Zon (with a "long o" symbol over the "o") is an unfiltered beer, and I wanted to try knocking off the recipe myself. I drank all but perhaps a few tablespoons, then grew a starter on cane sugar and yeast vitamins, then split a couple pounds of DME into two one gallon fermenters. OG was enough for about a 4 or 5 percent ABV finish.

My problem is that I only have experience with bottom-fermenting and floculating yeasts, not with something that refuses to behave itself and settle out already, d@mnit.

I added Sparkeloid to one of the gallons and seem to have messed things up -- the yeasties are happily floating around the beer, with a fair number on top, and large chunks in not-so-on-the-top, and so on. In the past I've used Sparkeloid with great success, including on wines with serious pectin haze, but this gallon seems like it's going to be a loss if I can't get this problem resolved.

Help! I'm not a n00b to brewing in general, but this seems like a totally n00bish mistake.
 
I could be wrong but a few tablespoons of the remaining beer in one bottle seems like it isn't anywhere close to enough yeast. I would think (as I haven't done this I am only guessing) that if you collect and rinse yeast from commercial unfiltered beer, you would need a lot more than that
 
I could be wrong but a few tablespoons of the remaining beer in one bottle seems like it isn't anywhere close to enough yeast. I would think (as I haven't done this I am only guessing) that if you collect and rinse yeast from commercial unfiltered beer, you would need a lot more than that

It was plenty enough -- both gallons have completed primary fermentation and produced otherwise drinkable beers. The gallon without Sparkeloid is ready for bottling and secondary fermentation, it's the gallon =with= that's causing me fits.

With experience, you can make a starter from just about nothing. The key is to be absolutely meticulous in your sanitation. Not that "backwash" or "beer spit" is all that sanitary, but if you have the right technique, you can get a very pure colony that's suitable for pitching. The purity of the colony wasn't the problem -- the yeast is a species that doesn't floculate in the first place. That's part of what the entire "Belgian" thing is all about.

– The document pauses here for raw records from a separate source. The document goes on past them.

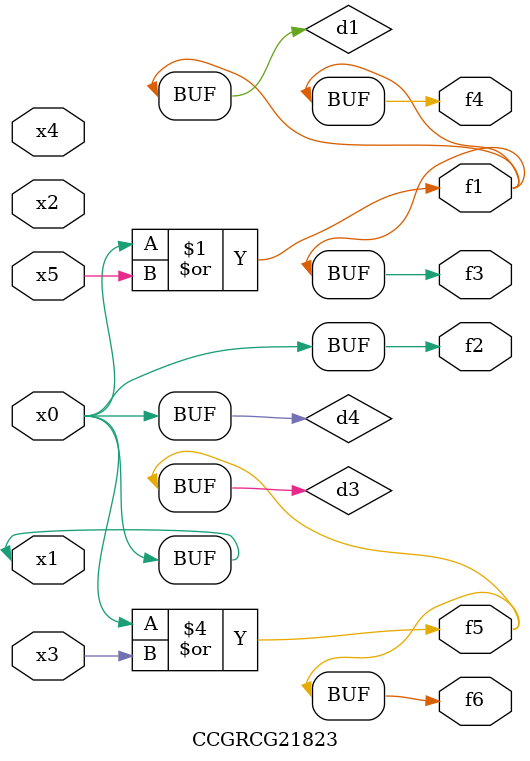
<source format=v>
module CCGRCG21823(
	input x0, x1, x2, x3, x4, x5,
	output f1, f2, f3, f4, f5, f6
);

	wire d1, d2, d3, d4;

	or (d1, x0, x5);
	xnor (d2, x1, x4);
	or (d3, x0, x3);
	buf (d4, x0, x1);
	assign f1 = d1;
	assign f2 = d4;
	assign f3 = d1;
	assign f4 = d1;
	assign f5 = d3;
	assign f6 = d3;
endmodule

</source>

Remember that beer was invented by accident thousands of years ago, and that some beers are made using airborne wild yeast. My "bad beer experience" years ago seems to have involved airborne yeast colonizing a batch that I =hadn't= been as sanitary as I should have been.
 
I tossed both bottles in the fridge and the yeasties FINALLY made it to the bottom. I'm used to fermenting in 5 gallon carboys and totally forgot that I could make them go to sleep with a nice chilling.

Both gallons are looking closer to "normal", but I can tell there is still a fair bit more yeast above the sludge than normal. Which is to be expected, given how the beer was when bottled.

Should have some kind of report to make in a few weeks when Turkey Day rolls around. Then I need to find some extract or other to try again and come up with a recipe to share.